(Layout element entries)
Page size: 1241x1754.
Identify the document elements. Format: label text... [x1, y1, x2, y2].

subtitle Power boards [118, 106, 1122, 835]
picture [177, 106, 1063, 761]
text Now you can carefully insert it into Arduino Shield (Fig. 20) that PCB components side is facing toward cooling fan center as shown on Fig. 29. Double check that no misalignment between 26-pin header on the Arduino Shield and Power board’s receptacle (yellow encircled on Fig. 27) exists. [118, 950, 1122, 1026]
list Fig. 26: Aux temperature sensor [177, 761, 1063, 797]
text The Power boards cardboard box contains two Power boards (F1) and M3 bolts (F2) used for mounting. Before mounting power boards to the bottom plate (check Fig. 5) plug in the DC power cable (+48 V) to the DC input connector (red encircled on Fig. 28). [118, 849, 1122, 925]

- **EXERCISE DETAILS**
Please copy the items above word for word, from their first line through the line with "picture [177, 106, 1063, 761]", including both of those lines.

- **EXERCISE RESULT**
Page size: 1241x1754.
Identify the document elements. Format: label text... [x1, y1, x2, y2].

subtitle Power boards [118, 106, 1122, 835]
picture [177, 106, 1063, 761]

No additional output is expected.